Approximately 18% of the US population suffers from anxiety. In the brain, anxiety is when the sympathetic nervous system and the hypothalamic-pituitary-adrenal (HPA) axis increase activity. As doctor Ratey explains, “By using exercise to combat the symptoms of anxiety, you can treat the state, and as your level of fitness improves, you chip away at the trait. Over time, you teach your brain that the symptoms don’t always spell doom and that you can survive; you’re reprogramming the cognitive misinterpretation.” Overall, exercise while anxious provides a distraction, reduces muscle tension, builds brain resources, teaches different outcome, reroutes your circuits, and improves resilience.

With the emergence of function MRI and PET scans, scientists have been able to see what depression looks like in the brain. Essentially, depression is a change to the “emotional circuitry” of the brain and its messengers such as norepinephrine, dopamine, and serotonin. This leads to a breakdown at the cellular level, in which the brain is trapped in a negative cycle it cannot work its way out of. Dr. Ratey finds that exercise is as good if not better of a prescription for a person suffering from depression than modern drugs like Zoloft or Lexapro. Scientific literature reinforces this idea. In fact, “a review of studies stretching back to 1981 concluded that regular exercise … may play a supporting role in treating severe depression” (Harvard).
What Kind of Exercise and for How Long?
After reading about the numerous positive effects of exercise, you might wonder what types and for how long you should exercise. Unfortunately, it is not clear which type of exercise brings about the best mental benefits. As a rule of thumb, some exercise is better than nothing and more is better than less. Research has shown the more in-shape you are, the better your cognitive health (Wall Street Journal).

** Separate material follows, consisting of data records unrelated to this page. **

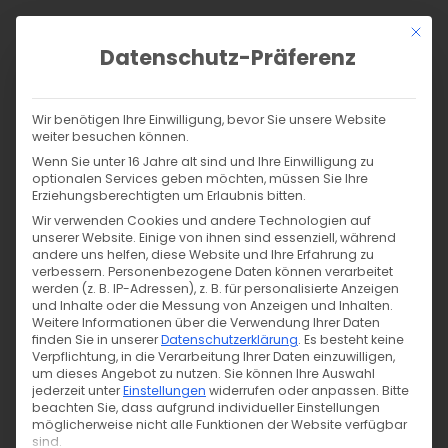
Zum
Mit di
Inhalt
Datenschutz-Präferenz
springen
Products
search
SUCHE
Wir benötigen Ihre Einwilligung, bevor Sie unsere Website
weiter besuchen können.
Wenn Sie unter 16 Jahre alt sind und Ihre Einwilligung zu
Start
/
Dein Shop für Biostoffe, Tüddel, Tiger Snaps und mehr!
/
optionalen Services geben möchten, müssen Sie Ihre
Suchergebnisse für „produkt 40cm reststueck bio
Erziehungsberechtigten um Erlaubnis bitten.
merinofleece wintertraube“
Wir verwenden Cookies und andere Technologien auf
Suche in den Ergebnissen
Alle Filter
unserer Website. Einige von ihnen sind essenziell, während
andere uns helfen, diese Website und Ihre Erfahrung zu
verbessern.
Personenbezogene Daten können verarbeitet
werden (z. B. IP-Adressen), z. B. für personalisierte Anzeigen
und Inhalte oder die Messung von Anzeigen und Inhalten.
Weitere Informationen über die Verwendung Ihrer Daten
finden Sie in unserer
Datenschutzerklärung
.
Es besteht keine
Wir konnten nichts finden.
Verpflichtung, in die Verarbeitung Ihrer Daten einzuwilligen,
um dieses Angebot zu nutzen.
Sie können Ihre Auswahl
jederzeit unter
Einstellungen
widerrufen oder anpassen.
Bitte
Du kannst versuchen, einzelne Filter zu löschen, oder
beachten Sie, dass aufgrund individueller Einstellungen
auf die Startseite zurückkehren.
möglicherweise nicht alle Funktionen der Website verfügbar
sind.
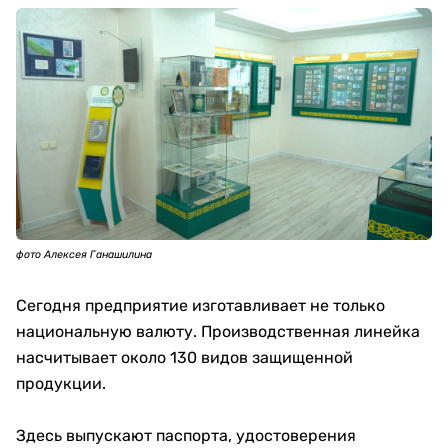
фото Алексея Ганашилина
Сегодня предприятие изготавливает не только
национальную валюту. Производственная линейка
насчитывает около 130 видов защищенной
продукции.
Здесь выпускают паспорта, удостоверения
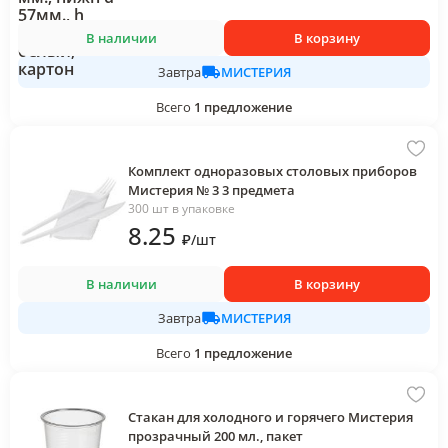
В наличии
В корзину
МИСТЕРИЯ
Завтра
Всего
1
предложение
Комплект одноразовых столовых приборов
Мистерия № 3 3 предмета
300 шт в упаковке
8
.25
₽
/
шт
В наличии
В корзину
МИСТЕРИЯ
Завтра
Всего
1
предложение
Стакан для холодного и горячего Мистерия
прозрачный 200 мл., пакет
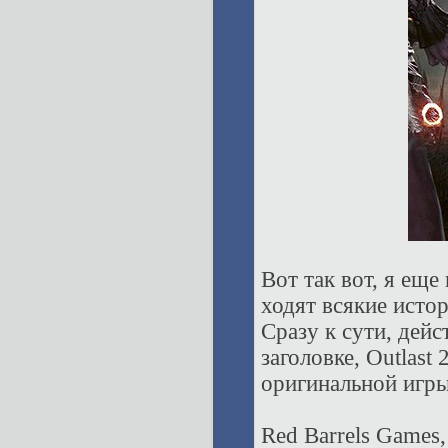
Вот так вот, я еще
ходят всякие исто
Сразу к сути, дейс
заголовке, Outlast
оригинальной игры.
Red Barrels Games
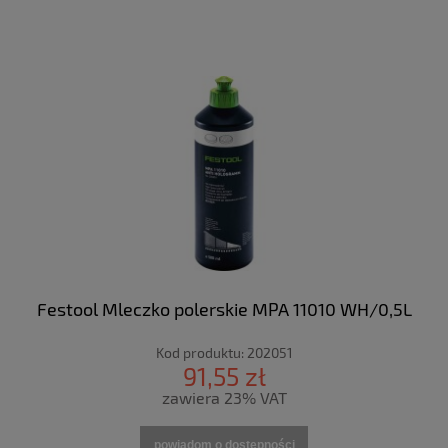
Festool Mleczko polerskie MPA 11010 WH/0,5L
Kod produktu:
202051
91,55 zł
zawiera 23% VAT
powiadom o dostępności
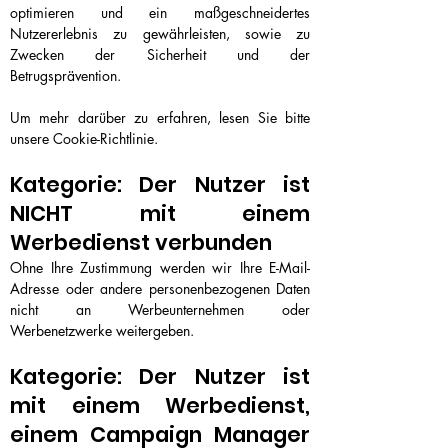
optimieren und ein maßgeschneidertes
Nutzererlebnis zu gewährleisten, sowie zu
Zwecken der Sicherheit und der
Betrugsprävention.
Um mehr darüber zu erfahren, lesen Sie bitte
unsere Cookie-Richtlinie.
Kategorie: Der Nutzer ist
NICHT mit einem
Werbedienst verbunden
Ohne Ihre Zustimmung werden wir Ihre E-Mail-
Adresse oder andere personenbezogenen Daten
nicht an Werbeunternehmen oder
Werbenetzwerke weitergeben.
Kategorie: Der Nutzer ist
mit einem Werbedienst,
einem Campaign Manager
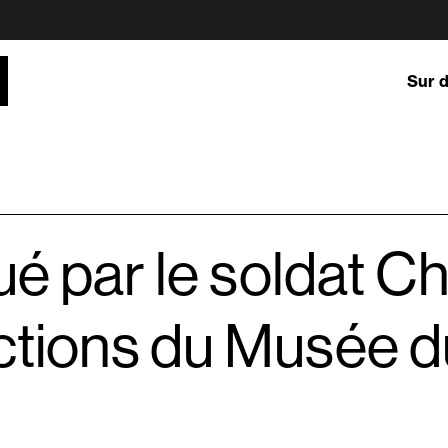
Sur 
qué par le soldat 
ections du Musée 
recherche
Co
Do
L'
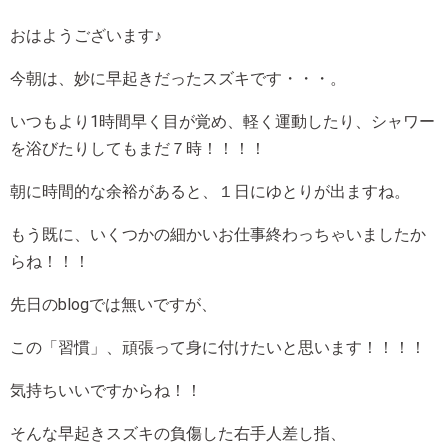
おはようございます♪
今朝は、妙に早起きだったスズキです・・・。
いつもより1時間早く目が覚め、軽く運動したり、シャワー
を浴びたりしてもまだ７時！！！！
朝に時間的な余裕があると、１日にゆとりが出ますね。
もう既に、いくつかの細かいお仕事終わっちゃいましたか
らね！！！
先日のblogでは無いですが、
この「習慣」、頑張って身に付けたいと思います！！！！
気持ちいいですからね！！
そんな早起きスズキの負傷した右手人差し指、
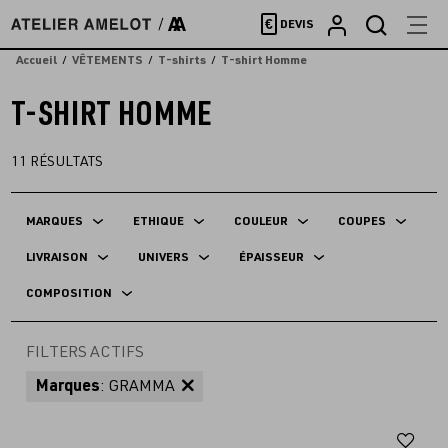
Accèder
€
DEVIS
directement
au
Accueil
VÊTEMENTS
T-shirts
T-shirt Homme
contenu
T-SHIRT HOMME
11
RÉSULTATS
MARQUES
ETHIQUE
COULEUR
COUPES
LIVRAISON
UNIVERS
ÉPAISSEUR
COMPOSITION
FILTERS ACTIFS
Marques
: GRAMMA
Aj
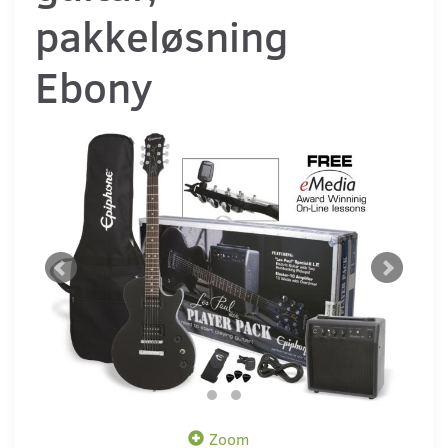
pakkeløsning
Ebony
Zoom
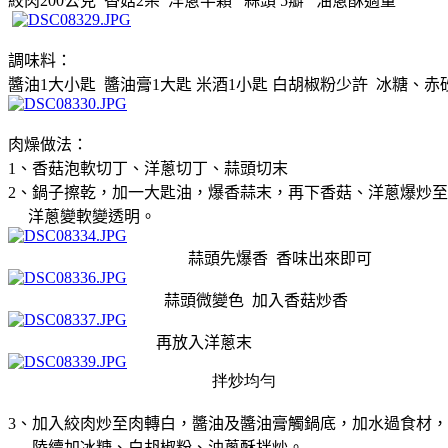
絞肉200
公克
香菇
2
朵
洋蔥半顆
蒜頭
5
瓣
油蔥酥適量
調味料：
醬油1
大小匙
醬油膏
1
大匙 米酒
1
小匙 白胡椒粉少許 冰糖、赤
肉燥做法：
1
、香菇泡軟切丁、洋蔥切丁、蒜頭切末
2
、鍋子擦乾，
加一大匙油，爆香蒜末，再下香菇、洋蔥爆炒至
洋蔥變軟變透
明。
蒜頭先爆香 香味出來即可
蒜頭微變色 加入香菇炒香
再放入洋蔥末
拌炒均勻
3
、
加入絞肉炒至肉轉白，醬油及醬油膏觸鍋底，加水過食材，
陸續加冰糖、
白胡椒粉、油蔥酥拌炒。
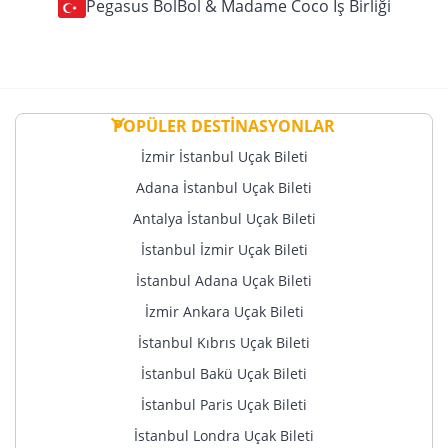
Pegasus BolBol & Madame Coco İş Birliği
POPÜLER DESTİNASYONLAR
İzmir İstanbul Uçak Bileti
Adana İstanbul Uçak Bileti
Antalya İstanbul Uçak Bileti
İstanbul İzmir Uçak Bileti
İstanbul Adana Uçak Bileti
İzmir Ankara Uçak Bileti
İstanbul Kıbrıs Uçak Bileti
İstanbul Bakü Uçak Bileti
İstanbul Paris Uçak Bileti
İstanbul Londra Uçak Bileti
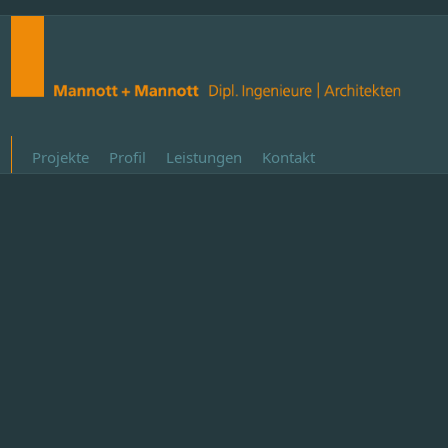
Projekte
Profil
Leistungen
Kontakt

A variety of studies have shown that aerobic exercise can increase capillary volume in the memory area of the hippocampus, increase neurotransmitters and neurotrophic factors, and encourage neuroplasticity. There is essentially a positive relationship between mental and physical strength. So whether you run, cycle, or swim, you should mix up medium intensity workouts and high intensity workouts to gain the benefits of exercising different muscle groups.

As previously mentioned, although exercise has many physical benefits, there are numerous mental benefits too. Exercise has the ability to help people learn better and increase their motivation. Furthermore, exercise can combat problems such as stress, anxiety, and depression.
Works Cited
"Exercise Boosts Brain Power." Wall Street Journal, 11 Feb. 2011.
Ratey, John J., and Eric Hagerman. Spark: The Revolutionary New Science of Exercise and the Brain. New York: Little, Brown, 2008. Print.
"Regular Exercise Changes the Brain to Improve Memory, Thinking Skills - Harvard Health Blog." Harvard Health Blog RSS. Harvard, 09 Apr. 2014

Reynolds, Gretchen. "How Exercise Could Lead to a Better Brain." The New York Times. The New York Times, 21 Apr. 2012.